• [Task inputs]
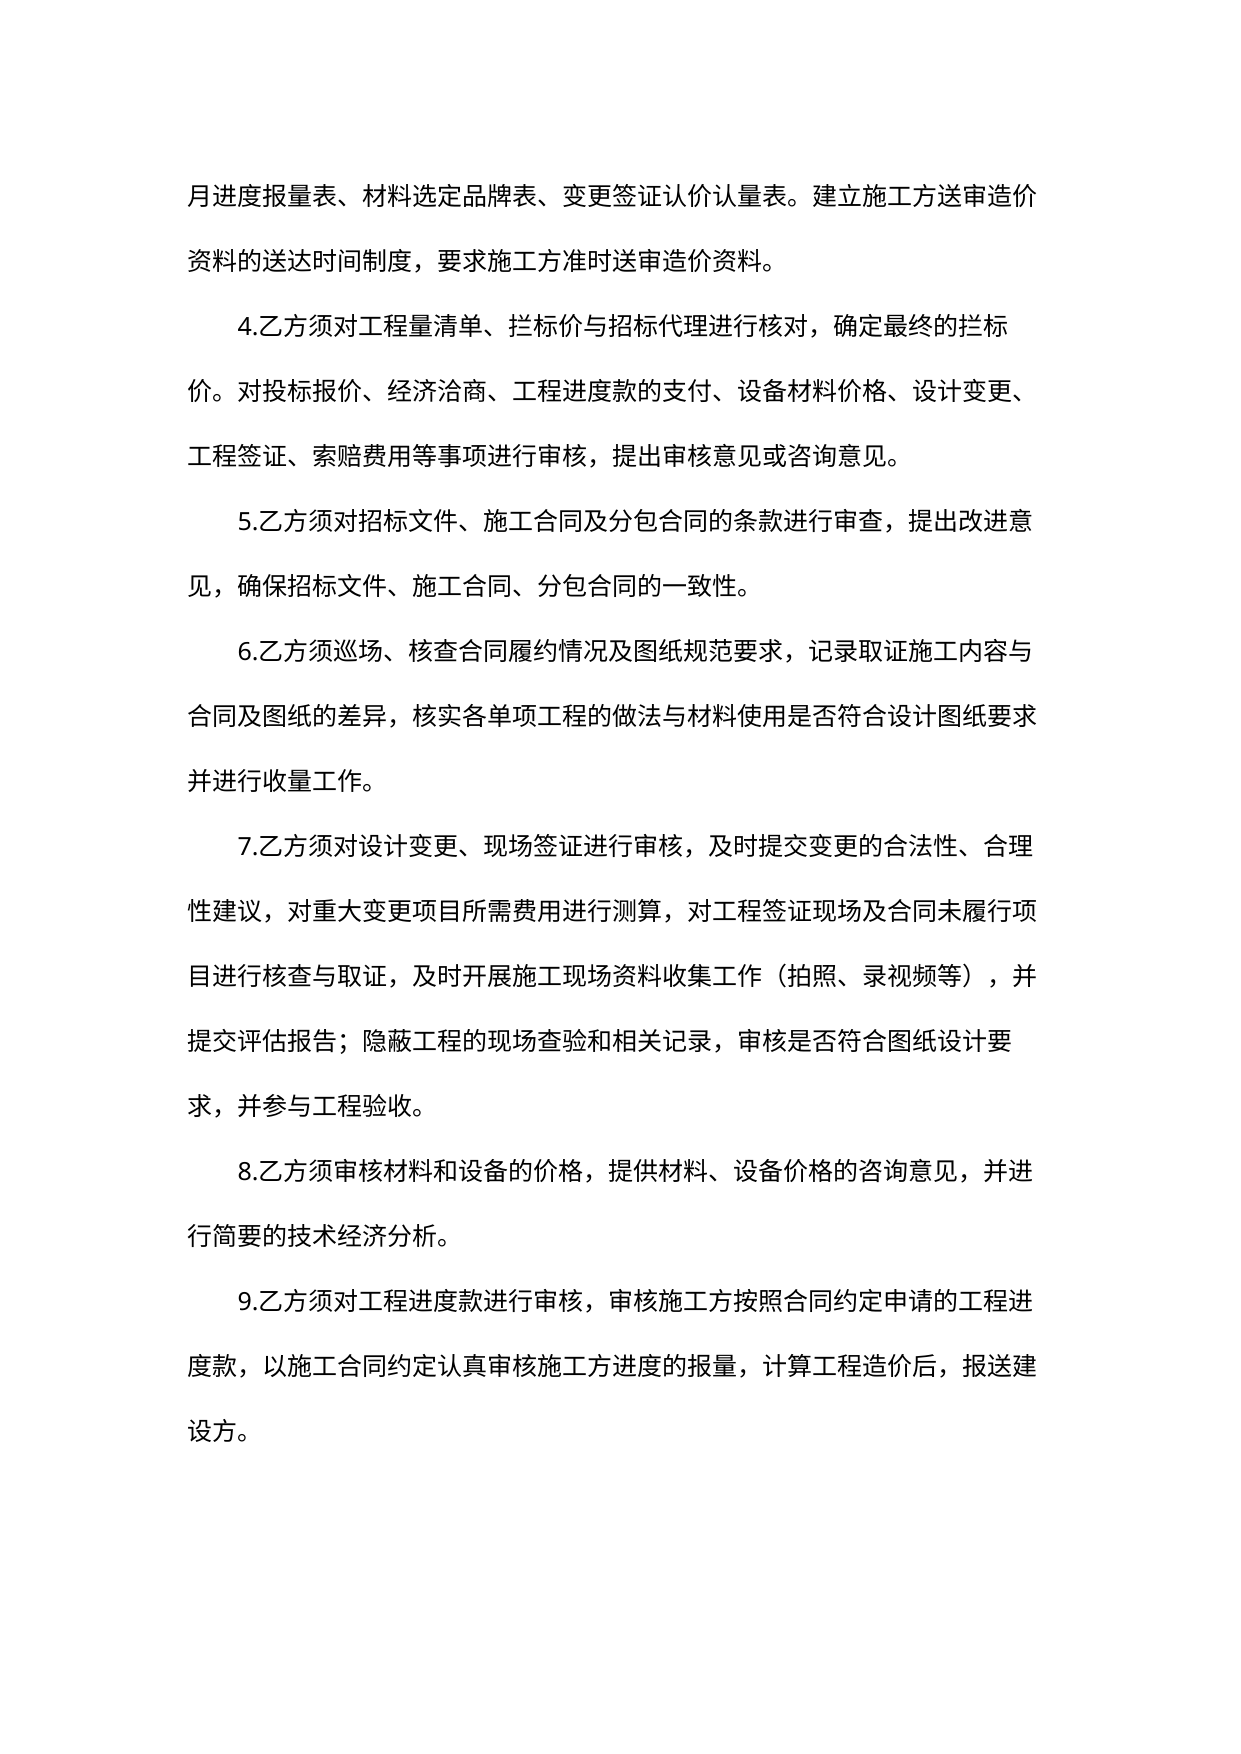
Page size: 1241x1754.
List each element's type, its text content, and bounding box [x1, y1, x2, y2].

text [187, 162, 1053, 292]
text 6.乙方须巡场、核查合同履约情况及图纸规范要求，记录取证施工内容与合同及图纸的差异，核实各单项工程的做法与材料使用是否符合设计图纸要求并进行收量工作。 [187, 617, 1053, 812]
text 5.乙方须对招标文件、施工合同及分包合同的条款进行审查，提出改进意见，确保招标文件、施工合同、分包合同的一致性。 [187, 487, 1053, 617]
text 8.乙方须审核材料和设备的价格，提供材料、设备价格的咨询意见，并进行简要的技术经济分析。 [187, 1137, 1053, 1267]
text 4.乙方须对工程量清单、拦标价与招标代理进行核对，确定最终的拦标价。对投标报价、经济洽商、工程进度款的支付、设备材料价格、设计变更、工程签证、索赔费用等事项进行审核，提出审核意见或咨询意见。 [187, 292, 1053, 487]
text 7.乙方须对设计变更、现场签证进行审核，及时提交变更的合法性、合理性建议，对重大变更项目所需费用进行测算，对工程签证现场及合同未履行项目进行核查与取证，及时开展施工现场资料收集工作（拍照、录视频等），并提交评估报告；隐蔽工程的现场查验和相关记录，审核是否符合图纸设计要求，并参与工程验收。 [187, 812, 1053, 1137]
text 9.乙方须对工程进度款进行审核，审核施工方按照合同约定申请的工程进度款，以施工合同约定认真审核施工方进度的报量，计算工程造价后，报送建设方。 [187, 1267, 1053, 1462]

• [Exercise aim] Write out the material exactly as it stands, omitting every picture.

• [Output]
Page size: 1241x1754.
List each element's type, its text content, and bounding box [x1, y1, x2, y2].

text [187, 162, 1053, 292]
text 6.乙方须巡场、核查合同履约情况及图纸规范要求，记录取证施工内容与合同及图纸的差异，核实各单项工程的做法与材料使用是否符合设计图纸要求并进行收量工作。 [187, 617, 1053, 812]
text 5.乙方须对招标文件、施工合同及分包合同的条款进行审查，提出改进意见，确保招标文件、施工合同、分包合同的一致性。 [187, 487, 1053, 617]
text 8.乙方须审核材料和设备的价格，提供材料、设备价格的咨询意见，并进行简要的技术经济分析。 [187, 1137, 1053, 1267]
text 4.乙方须对工程量清单、拦标价与招标代理进行核对，确定最终的拦标价。对投标报价、经济洽商、工程进度款的支付、设备材料价格、设计变更、工程签证、索赔费用等事项进行审核，提出审核意见或咨询意见。 [187, 292, 1053, 487]
text 7.乙方须对设计变更、现场签证进行审核，及时提交变更的合法性、合理性建议，对重大变更项目所需费用进行测算，对工程签证现场及合同未履行项目进行核查与取证，及时开展施工现场资料收集工作（拍照、录视频等），并提交评估报告；隐蔽工程的现场查验和相关记录，审核是否符合图纸设计要求，并参与工程验收。 [187, 812, 1053, 1137]
text 9.乙方须对工程进度款进行审核，审核施工方按照合同约定申请的工程进度款，以施工合同约定认真审核施工方进度的报量，计算工程造价后，报送建设方。 [187, 1267, 1053, 1462]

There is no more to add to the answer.